- _Supplied material_
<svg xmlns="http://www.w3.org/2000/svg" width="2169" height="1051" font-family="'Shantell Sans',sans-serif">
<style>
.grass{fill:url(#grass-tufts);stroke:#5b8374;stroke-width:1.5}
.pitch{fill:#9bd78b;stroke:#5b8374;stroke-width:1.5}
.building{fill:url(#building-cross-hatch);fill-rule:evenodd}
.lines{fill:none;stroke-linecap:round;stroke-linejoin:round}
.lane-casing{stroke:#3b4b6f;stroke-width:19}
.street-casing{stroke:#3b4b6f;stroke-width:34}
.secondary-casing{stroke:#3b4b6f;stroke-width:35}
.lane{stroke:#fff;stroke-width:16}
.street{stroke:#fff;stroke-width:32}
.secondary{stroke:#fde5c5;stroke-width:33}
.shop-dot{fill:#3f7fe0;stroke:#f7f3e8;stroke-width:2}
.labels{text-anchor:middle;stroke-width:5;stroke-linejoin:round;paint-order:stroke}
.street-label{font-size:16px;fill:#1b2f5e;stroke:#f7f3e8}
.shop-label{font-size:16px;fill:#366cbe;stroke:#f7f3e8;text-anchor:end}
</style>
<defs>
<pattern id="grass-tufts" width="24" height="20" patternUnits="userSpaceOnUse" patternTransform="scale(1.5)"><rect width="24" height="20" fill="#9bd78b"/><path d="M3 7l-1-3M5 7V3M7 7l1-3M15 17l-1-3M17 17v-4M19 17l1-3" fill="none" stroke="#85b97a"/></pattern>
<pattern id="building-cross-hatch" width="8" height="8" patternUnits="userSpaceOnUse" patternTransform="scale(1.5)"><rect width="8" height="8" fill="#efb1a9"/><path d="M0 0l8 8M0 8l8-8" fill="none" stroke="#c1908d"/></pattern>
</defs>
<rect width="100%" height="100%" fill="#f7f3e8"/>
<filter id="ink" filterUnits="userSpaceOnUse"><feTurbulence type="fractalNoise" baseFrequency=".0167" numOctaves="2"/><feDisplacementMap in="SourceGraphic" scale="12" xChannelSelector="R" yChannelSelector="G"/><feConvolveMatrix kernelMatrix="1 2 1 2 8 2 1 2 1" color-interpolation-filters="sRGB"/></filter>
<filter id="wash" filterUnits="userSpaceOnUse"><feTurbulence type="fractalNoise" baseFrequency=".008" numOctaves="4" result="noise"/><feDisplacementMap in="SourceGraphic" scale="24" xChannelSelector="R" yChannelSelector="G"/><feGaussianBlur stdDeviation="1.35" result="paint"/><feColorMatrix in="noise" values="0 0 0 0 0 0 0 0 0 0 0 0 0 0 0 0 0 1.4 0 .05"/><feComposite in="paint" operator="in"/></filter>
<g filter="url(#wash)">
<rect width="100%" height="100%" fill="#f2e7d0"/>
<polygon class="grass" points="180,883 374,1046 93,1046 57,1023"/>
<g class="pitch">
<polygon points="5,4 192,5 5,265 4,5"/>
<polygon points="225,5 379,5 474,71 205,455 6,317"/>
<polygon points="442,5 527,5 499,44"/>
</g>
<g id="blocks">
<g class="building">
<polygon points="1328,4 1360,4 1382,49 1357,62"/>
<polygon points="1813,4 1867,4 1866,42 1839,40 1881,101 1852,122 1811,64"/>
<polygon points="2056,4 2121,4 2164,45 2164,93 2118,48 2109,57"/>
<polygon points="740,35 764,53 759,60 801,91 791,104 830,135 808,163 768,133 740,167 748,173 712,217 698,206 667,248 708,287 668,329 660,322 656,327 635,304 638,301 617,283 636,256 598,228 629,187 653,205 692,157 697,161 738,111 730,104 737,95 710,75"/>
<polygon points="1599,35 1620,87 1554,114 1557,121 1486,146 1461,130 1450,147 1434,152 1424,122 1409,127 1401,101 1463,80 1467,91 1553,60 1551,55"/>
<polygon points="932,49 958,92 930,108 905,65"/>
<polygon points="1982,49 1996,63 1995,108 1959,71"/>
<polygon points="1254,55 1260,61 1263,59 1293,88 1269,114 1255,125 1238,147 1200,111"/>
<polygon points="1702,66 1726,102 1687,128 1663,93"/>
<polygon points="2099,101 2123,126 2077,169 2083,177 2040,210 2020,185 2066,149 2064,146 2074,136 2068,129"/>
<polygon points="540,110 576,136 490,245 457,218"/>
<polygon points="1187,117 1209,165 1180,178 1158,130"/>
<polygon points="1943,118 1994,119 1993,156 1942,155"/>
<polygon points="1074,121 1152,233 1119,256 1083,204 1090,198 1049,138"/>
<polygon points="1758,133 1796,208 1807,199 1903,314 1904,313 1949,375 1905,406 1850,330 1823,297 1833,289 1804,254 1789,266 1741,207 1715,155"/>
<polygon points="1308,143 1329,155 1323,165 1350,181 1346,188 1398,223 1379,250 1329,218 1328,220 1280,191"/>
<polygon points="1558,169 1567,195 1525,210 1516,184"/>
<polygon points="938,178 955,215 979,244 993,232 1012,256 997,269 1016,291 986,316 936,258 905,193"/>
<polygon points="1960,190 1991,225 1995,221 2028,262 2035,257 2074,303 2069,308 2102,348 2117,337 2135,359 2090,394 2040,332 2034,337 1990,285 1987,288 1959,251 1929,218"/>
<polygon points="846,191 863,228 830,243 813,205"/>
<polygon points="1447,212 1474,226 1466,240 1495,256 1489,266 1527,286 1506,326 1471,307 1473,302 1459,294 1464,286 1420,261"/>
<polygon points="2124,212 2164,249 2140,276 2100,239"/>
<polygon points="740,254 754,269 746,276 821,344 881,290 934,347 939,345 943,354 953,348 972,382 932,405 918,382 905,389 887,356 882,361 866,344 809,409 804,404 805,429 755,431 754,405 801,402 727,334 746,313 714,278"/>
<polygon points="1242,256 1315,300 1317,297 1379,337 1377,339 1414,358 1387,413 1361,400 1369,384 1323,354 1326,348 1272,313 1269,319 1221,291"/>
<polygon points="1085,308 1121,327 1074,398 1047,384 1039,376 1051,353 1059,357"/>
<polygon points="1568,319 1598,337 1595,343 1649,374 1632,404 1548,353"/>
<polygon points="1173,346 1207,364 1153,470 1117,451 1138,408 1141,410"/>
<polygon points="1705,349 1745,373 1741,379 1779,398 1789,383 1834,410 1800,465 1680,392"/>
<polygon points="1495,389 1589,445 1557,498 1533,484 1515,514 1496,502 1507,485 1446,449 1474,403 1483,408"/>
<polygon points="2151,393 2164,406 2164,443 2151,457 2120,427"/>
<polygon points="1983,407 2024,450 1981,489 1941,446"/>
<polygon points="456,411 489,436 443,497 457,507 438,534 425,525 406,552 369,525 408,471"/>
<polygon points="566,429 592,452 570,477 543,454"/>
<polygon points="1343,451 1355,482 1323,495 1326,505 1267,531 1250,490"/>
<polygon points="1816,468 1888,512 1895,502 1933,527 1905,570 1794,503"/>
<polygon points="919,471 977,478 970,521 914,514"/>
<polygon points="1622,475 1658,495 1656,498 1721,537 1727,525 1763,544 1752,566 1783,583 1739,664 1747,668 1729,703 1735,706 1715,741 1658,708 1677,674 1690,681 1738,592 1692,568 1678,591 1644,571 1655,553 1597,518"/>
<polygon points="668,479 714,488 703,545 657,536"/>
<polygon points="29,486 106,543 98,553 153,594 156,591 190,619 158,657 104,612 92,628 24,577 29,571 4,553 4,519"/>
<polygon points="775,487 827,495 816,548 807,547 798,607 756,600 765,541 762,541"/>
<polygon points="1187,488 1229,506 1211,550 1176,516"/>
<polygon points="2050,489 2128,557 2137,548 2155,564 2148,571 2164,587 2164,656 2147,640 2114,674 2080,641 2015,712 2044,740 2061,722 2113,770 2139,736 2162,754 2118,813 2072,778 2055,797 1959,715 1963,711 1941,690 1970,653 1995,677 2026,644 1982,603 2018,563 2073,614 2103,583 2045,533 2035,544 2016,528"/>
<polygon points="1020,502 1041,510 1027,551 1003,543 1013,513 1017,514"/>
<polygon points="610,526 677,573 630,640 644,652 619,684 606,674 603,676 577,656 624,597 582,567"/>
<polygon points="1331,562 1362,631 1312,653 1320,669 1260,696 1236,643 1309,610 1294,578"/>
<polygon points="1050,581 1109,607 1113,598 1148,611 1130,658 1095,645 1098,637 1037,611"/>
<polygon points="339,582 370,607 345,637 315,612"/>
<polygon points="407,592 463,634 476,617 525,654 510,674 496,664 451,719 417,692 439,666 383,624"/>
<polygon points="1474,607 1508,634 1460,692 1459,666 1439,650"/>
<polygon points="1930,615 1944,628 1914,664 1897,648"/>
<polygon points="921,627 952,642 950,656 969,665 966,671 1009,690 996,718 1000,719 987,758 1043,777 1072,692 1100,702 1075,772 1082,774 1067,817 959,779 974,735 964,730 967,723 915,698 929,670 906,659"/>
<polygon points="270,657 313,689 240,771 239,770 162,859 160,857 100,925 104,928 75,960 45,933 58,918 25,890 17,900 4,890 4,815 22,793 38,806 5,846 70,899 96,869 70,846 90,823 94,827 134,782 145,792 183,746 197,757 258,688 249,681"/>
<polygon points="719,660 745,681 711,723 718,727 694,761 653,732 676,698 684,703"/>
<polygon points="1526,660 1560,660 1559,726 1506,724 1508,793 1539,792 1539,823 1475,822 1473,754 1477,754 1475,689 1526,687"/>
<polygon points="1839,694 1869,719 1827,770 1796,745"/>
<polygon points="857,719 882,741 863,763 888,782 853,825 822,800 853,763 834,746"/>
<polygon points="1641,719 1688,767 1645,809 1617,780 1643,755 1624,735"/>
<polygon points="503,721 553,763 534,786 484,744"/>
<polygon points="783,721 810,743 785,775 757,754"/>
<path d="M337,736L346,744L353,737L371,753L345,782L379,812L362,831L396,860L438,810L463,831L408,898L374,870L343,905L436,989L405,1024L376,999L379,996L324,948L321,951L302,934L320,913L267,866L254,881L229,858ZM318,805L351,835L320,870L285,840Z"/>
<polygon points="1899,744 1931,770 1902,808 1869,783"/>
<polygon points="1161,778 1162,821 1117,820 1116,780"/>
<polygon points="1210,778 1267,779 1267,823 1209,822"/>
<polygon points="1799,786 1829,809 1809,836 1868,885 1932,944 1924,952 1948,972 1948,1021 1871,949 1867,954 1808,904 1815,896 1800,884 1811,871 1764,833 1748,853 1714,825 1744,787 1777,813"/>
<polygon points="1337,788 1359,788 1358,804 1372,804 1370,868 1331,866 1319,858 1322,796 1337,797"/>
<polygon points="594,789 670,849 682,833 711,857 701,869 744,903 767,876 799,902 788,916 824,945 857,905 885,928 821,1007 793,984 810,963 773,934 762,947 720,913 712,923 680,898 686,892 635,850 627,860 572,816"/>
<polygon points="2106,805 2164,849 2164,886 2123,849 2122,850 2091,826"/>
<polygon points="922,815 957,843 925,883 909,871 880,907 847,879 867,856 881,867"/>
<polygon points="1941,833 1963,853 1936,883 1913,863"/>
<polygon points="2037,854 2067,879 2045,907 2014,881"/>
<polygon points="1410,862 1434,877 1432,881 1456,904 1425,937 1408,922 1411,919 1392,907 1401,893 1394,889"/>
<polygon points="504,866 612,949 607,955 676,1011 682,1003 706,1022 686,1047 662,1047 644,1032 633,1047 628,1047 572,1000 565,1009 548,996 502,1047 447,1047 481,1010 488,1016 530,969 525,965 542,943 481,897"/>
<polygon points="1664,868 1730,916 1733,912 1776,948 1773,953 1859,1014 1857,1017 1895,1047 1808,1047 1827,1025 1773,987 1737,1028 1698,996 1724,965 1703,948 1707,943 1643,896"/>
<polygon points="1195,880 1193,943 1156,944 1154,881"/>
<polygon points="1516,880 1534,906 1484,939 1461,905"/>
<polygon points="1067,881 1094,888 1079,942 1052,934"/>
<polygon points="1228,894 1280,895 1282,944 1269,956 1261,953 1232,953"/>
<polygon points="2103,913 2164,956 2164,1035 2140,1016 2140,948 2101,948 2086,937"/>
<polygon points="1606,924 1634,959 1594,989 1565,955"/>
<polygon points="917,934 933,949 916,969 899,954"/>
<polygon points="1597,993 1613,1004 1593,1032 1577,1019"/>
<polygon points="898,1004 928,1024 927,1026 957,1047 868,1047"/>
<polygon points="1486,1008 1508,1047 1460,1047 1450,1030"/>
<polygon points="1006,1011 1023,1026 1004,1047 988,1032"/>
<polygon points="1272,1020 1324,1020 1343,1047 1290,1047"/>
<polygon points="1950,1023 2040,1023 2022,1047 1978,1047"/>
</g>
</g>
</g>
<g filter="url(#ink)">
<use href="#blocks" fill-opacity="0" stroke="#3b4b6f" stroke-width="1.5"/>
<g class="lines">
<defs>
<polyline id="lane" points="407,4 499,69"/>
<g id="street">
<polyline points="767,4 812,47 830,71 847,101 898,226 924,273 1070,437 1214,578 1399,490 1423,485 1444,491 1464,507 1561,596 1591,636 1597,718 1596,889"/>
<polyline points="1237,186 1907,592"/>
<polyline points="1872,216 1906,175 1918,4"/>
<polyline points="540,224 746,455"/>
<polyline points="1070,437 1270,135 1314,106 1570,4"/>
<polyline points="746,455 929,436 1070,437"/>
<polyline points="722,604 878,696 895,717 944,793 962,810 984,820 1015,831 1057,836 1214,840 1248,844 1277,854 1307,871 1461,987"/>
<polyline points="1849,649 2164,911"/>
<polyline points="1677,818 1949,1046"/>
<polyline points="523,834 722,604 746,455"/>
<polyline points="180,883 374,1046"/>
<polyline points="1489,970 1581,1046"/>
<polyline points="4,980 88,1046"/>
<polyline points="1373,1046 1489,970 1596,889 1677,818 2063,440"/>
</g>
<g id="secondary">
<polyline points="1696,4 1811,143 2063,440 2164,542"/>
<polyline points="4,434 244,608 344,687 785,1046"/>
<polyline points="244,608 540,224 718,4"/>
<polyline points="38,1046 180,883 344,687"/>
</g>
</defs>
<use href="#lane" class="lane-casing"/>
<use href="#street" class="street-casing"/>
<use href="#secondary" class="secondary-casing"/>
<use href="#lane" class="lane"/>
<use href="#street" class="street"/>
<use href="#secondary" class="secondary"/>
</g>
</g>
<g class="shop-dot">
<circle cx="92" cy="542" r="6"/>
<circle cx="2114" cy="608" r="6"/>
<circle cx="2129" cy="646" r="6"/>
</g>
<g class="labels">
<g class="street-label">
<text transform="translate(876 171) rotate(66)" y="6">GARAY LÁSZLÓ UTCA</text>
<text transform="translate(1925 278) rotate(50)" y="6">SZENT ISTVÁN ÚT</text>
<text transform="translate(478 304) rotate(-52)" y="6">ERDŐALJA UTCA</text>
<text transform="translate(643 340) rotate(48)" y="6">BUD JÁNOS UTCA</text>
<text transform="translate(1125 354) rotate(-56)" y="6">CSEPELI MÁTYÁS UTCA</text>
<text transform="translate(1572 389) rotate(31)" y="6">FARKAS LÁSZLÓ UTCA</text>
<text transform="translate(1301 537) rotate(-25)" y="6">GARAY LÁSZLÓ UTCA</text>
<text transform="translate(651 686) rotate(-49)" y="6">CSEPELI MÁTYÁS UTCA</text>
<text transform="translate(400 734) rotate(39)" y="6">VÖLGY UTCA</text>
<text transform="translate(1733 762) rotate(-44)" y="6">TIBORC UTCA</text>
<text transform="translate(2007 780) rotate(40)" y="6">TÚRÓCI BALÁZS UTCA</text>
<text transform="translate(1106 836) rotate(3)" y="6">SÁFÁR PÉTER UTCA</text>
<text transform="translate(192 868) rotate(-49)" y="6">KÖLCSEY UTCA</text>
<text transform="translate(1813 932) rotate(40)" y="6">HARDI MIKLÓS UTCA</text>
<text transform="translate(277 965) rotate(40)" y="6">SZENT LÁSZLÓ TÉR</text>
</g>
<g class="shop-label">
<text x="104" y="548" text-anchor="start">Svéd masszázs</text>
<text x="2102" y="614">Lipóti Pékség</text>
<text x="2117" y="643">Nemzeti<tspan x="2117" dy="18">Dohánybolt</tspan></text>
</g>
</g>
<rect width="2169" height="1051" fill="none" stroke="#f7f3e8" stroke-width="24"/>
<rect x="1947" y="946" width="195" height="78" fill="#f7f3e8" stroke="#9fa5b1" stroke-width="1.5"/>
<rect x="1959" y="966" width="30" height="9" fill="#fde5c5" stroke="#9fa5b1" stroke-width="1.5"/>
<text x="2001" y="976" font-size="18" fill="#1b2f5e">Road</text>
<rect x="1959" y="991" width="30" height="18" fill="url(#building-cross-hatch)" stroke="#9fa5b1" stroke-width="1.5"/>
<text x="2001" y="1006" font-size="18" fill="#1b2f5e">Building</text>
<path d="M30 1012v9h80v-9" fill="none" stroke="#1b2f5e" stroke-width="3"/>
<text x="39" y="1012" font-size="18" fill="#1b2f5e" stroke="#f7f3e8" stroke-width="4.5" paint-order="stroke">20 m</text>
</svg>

- _About this exercise_
Return every line of the entries above that the string "type" appears in.

- _Reply to the exercise_
<filter id="ink" filterUnits="userSpaceOnUse"><feTurbulence type="fractalNoise" baseFrequency=".0167" numOctaves="2"/><feDisplacementMap in="SourceGraphic" scale="12" xChannelSelector="R" yChannelSelector="G"/><feConvolveMatrix kernelMatrix="1 2 1 2 8 2 1 2 1" color-interpolation-filters="sRGB"/></filter>
<filter id="wash" filterUnits="userSpaceOnUse"><feTurbulence type="fractalNoise" baseFrequency=".008" numOctaves="4" result="noise"/><feDisplacementMap in="SourceGraphic" scale="24" xChannelSelector="R" yChannelSelector="G"/><feGaussianBlur stdDeviation="1.35" result="paint"/><feColorMatrix in="noise" values="0 0 0 0 0 0 0 0 0 0 0 0 0 0 0 0 0 1.4 0 .05"/><feComposite in="paint" operator="in"/></filter>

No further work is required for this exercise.